🤖 AI Summary
Existing code repair fine-tuning methods primarily focus on syntactic patterns while neglecting the logical rationale behind code changes, resulting in poor semantic understanding and high computational overhead. Method: We propose MORepair, a multi-objective fine-tuning framework that— for the first time—explicitly models logical attribution as an independent optimization objective, jointly enhancing large language models’ (LLMs) adaptability to syntactic transformations and their capacity to reason about modification intent. MORepair employs supervised fine-tuning with a dual-objective loss function and constructs logic-annotated samples using function-level and repository-level repair data, supporting diverse open-source LLM architectures.

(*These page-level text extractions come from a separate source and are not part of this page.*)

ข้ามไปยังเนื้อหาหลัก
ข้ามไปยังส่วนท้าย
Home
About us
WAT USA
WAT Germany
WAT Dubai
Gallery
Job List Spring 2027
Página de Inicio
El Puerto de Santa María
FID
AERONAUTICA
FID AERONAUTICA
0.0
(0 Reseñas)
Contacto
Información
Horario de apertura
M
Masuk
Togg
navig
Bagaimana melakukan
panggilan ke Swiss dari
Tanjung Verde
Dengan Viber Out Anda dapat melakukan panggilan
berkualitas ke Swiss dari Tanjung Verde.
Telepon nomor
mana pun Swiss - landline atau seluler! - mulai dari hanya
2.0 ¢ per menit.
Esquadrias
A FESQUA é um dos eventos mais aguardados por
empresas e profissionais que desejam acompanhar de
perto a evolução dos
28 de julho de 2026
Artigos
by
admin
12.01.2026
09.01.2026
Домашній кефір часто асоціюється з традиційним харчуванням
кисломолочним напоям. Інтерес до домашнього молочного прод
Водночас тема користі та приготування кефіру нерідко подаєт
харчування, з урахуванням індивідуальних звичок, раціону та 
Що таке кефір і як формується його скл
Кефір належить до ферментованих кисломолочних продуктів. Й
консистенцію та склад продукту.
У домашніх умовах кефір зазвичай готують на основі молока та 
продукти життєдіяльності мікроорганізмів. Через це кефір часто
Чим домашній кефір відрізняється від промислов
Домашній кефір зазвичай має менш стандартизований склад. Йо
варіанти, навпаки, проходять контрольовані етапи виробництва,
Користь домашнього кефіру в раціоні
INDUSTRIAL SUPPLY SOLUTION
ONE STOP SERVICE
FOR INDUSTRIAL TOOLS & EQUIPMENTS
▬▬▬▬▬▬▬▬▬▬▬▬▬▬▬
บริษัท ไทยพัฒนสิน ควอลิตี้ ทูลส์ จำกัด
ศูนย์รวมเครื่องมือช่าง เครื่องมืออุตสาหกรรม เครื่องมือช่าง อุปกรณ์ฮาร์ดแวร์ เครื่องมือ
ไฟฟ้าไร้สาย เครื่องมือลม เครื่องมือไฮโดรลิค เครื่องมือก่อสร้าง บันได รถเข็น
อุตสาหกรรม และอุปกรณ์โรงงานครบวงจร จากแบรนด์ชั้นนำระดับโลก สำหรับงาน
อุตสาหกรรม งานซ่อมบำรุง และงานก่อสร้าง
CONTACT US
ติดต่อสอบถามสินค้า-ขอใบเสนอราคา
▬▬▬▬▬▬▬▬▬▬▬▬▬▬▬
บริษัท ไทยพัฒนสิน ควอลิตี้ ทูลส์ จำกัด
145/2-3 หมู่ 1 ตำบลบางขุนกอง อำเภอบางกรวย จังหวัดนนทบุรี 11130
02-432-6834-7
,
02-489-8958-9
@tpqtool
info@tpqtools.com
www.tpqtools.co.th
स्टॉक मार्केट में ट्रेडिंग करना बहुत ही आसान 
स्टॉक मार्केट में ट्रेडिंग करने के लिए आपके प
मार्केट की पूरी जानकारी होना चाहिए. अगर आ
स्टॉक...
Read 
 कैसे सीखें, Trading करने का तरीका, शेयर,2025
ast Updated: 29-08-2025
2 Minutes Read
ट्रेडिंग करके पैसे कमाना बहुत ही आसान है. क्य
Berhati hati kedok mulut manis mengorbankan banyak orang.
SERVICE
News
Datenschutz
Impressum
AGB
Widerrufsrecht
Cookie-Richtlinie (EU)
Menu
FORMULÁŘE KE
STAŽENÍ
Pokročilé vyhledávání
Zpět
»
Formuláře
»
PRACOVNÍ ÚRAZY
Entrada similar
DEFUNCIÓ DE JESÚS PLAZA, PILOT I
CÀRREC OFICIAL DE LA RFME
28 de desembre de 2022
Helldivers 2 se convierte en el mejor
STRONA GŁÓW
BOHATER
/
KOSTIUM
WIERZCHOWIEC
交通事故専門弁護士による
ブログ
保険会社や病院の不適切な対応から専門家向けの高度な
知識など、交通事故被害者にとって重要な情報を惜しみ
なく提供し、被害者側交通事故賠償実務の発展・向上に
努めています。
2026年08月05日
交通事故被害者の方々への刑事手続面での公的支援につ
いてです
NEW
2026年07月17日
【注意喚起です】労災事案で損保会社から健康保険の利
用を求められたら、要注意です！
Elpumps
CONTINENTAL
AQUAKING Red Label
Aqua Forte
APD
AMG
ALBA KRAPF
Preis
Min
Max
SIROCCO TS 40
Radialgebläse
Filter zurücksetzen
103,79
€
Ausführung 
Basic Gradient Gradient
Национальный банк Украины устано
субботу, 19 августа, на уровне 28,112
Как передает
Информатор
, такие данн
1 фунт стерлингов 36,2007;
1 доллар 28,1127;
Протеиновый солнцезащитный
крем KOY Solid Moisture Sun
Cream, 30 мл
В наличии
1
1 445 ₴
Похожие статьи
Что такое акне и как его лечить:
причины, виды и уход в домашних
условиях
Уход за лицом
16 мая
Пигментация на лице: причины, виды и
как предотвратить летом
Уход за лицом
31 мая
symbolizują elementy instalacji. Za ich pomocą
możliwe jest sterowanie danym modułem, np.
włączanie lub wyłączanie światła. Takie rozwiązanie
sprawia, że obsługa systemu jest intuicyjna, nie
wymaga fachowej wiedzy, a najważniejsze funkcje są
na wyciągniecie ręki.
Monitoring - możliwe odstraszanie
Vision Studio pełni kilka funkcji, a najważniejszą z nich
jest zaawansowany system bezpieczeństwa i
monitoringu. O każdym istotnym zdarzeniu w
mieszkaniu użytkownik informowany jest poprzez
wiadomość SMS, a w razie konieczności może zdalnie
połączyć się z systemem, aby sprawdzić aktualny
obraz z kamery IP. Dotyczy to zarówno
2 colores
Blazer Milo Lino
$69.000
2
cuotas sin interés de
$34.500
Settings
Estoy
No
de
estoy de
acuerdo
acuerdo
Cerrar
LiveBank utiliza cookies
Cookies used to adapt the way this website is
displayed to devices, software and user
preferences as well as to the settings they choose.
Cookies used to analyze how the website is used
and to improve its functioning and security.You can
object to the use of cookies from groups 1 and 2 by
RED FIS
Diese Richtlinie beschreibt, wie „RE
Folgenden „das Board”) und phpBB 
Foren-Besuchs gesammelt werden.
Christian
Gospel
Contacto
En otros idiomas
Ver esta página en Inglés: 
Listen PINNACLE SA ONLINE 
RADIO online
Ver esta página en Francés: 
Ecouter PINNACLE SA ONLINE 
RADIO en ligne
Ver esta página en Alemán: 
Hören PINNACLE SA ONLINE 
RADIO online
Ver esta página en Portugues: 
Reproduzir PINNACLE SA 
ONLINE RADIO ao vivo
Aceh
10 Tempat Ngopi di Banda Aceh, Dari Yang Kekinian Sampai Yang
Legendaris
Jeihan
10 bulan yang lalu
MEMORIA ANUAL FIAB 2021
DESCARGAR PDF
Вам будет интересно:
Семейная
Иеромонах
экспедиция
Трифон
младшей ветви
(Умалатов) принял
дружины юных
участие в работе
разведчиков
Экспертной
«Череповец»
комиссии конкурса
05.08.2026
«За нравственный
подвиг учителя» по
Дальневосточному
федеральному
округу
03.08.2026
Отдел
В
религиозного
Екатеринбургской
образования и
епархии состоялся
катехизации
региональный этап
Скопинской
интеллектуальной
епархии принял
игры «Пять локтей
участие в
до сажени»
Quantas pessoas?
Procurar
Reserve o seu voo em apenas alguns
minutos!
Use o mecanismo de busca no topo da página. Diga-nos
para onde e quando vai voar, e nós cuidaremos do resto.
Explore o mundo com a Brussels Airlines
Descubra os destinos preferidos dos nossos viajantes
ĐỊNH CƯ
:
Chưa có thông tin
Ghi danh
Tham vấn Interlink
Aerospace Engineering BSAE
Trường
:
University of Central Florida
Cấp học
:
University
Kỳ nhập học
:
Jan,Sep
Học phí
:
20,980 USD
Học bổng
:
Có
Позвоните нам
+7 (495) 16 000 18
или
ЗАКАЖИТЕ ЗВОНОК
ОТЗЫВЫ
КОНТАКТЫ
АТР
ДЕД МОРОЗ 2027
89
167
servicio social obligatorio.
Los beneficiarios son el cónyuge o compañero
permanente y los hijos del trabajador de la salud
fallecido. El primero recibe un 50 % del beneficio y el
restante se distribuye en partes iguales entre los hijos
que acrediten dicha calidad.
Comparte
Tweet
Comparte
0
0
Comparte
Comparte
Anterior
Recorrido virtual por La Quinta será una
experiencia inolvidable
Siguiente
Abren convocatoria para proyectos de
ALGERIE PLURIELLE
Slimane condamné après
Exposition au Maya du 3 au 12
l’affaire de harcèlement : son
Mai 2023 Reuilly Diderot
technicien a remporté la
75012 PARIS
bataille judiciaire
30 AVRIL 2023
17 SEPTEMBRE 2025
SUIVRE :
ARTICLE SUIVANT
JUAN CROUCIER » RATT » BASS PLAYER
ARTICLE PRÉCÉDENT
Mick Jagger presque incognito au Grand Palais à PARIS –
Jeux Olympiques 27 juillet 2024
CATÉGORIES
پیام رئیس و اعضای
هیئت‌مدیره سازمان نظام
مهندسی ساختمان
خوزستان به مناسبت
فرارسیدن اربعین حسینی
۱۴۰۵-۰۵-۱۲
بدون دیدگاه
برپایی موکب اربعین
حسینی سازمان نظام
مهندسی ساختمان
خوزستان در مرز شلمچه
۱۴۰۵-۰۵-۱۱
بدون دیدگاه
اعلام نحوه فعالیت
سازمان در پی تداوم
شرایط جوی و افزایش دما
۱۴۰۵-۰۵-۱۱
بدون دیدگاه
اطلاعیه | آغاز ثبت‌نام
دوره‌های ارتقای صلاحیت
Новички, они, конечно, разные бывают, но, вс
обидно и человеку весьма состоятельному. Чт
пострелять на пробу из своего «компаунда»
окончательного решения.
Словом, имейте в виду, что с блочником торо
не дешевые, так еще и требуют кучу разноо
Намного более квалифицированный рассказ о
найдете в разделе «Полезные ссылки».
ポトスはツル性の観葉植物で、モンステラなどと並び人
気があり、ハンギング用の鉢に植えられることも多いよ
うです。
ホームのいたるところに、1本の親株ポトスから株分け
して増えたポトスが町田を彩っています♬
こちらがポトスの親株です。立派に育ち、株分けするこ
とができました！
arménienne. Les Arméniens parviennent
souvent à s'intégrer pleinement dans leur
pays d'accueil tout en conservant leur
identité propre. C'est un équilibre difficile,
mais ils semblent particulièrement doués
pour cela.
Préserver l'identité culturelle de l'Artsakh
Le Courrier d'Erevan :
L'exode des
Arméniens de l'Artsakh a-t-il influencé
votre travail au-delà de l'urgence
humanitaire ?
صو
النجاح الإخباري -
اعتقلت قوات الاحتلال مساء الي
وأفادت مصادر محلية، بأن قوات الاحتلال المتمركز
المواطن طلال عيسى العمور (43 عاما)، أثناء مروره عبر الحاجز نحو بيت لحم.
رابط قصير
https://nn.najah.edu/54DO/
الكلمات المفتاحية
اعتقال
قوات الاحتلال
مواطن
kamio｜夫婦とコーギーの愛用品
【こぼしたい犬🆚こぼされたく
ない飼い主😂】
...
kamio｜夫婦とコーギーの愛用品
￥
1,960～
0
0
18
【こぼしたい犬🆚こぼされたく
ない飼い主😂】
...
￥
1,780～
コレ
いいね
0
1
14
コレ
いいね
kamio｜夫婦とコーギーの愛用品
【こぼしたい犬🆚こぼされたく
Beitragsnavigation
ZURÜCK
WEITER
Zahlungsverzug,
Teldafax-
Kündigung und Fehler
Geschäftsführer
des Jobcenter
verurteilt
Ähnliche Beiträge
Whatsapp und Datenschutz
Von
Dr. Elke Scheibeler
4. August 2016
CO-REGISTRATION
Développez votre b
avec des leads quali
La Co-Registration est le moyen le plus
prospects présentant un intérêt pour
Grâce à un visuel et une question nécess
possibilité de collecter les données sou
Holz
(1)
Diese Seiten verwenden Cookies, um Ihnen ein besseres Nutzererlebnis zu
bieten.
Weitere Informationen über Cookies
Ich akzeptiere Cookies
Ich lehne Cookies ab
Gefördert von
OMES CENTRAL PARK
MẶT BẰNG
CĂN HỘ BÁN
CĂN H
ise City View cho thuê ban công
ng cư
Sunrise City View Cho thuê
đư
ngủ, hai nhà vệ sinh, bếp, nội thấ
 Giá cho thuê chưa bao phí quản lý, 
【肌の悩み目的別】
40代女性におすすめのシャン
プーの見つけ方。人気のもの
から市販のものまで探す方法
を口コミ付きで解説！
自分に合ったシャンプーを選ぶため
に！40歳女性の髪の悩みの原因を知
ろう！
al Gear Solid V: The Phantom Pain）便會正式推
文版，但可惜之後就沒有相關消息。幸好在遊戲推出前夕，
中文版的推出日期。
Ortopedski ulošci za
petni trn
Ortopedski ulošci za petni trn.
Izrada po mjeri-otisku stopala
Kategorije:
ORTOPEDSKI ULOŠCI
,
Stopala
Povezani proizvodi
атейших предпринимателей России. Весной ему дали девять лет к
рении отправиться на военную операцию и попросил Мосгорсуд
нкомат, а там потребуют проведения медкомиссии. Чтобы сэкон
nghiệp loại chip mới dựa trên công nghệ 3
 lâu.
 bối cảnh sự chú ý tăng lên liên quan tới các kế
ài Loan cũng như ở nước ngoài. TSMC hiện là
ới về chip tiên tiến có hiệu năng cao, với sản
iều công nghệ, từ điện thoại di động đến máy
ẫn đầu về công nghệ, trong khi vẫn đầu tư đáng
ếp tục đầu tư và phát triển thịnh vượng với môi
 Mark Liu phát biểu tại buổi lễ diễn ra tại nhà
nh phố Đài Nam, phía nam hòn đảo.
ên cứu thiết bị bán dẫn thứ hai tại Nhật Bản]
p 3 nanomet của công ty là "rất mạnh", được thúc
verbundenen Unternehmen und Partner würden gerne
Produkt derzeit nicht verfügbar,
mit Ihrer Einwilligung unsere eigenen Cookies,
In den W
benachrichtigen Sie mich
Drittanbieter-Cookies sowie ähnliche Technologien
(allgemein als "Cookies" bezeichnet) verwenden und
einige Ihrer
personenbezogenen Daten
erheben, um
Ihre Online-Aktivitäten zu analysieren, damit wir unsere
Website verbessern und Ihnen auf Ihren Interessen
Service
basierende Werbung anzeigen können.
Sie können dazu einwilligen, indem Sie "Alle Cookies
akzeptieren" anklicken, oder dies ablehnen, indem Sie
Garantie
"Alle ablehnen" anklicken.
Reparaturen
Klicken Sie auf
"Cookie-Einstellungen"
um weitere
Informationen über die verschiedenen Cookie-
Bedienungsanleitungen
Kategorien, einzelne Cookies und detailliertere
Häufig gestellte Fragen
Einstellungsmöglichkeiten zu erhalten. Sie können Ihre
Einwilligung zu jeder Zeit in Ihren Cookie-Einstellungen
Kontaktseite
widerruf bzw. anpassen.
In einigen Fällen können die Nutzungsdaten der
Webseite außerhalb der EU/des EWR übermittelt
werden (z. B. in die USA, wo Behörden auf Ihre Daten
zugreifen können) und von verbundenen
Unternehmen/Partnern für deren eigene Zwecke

Contribution/Results: Experiments demonstrate that MORepair achieves 11.4%–56.0% absolute improvements in repair accuracy across multiple benchmarks, significantly outperforming standard fine-tuning, Fine-tune-CoT, and RepairLLaMA—while requiring substantially lower computational cost and delivering superior semantic-aware repair performance.
📝 Abstract
Within the realm of software engineering, specialized tasks on code, such as program repair, present unique challenges, necessitating fine-tuning Large language models (LLMs) to unlock state-of-the-art performance. Fine-tuning approaches proposed in the literature for LLMs on program repair tasks generally overlook the need to reason about the logic behind code changes, beyond syntactic patterns in the data. High-performing fine-tuning experiments also usually come at very high computational costs. With MORepair, we propose a novel perspective on the learning focus of LLM fine-tuning for program repair: we not only adapt the LLM parameters to the syntactic nuances of the task of code transformation (objective ➊), but we also specifically fine-tune the LLM with respect to the logical reason behind the code change in the training data (objective ➋). Such a multi-objective fine-tuning will instruct LLMs to generate high-quality patches. We apply MORepair to fine-tune four open-source LLMs with different sizes and architectures. Experimental results on function-level and repository-level repair benchmarks show that the implemented fine-tuning effectively boosts LLM repair performance by 11.4% to 56.0%. We further show that our fine-tuning strategy yields superior performance compared to the state-of-the-art approaches, including standard fine-tuning, Fine-tune-CoT, and RepairLLaMA.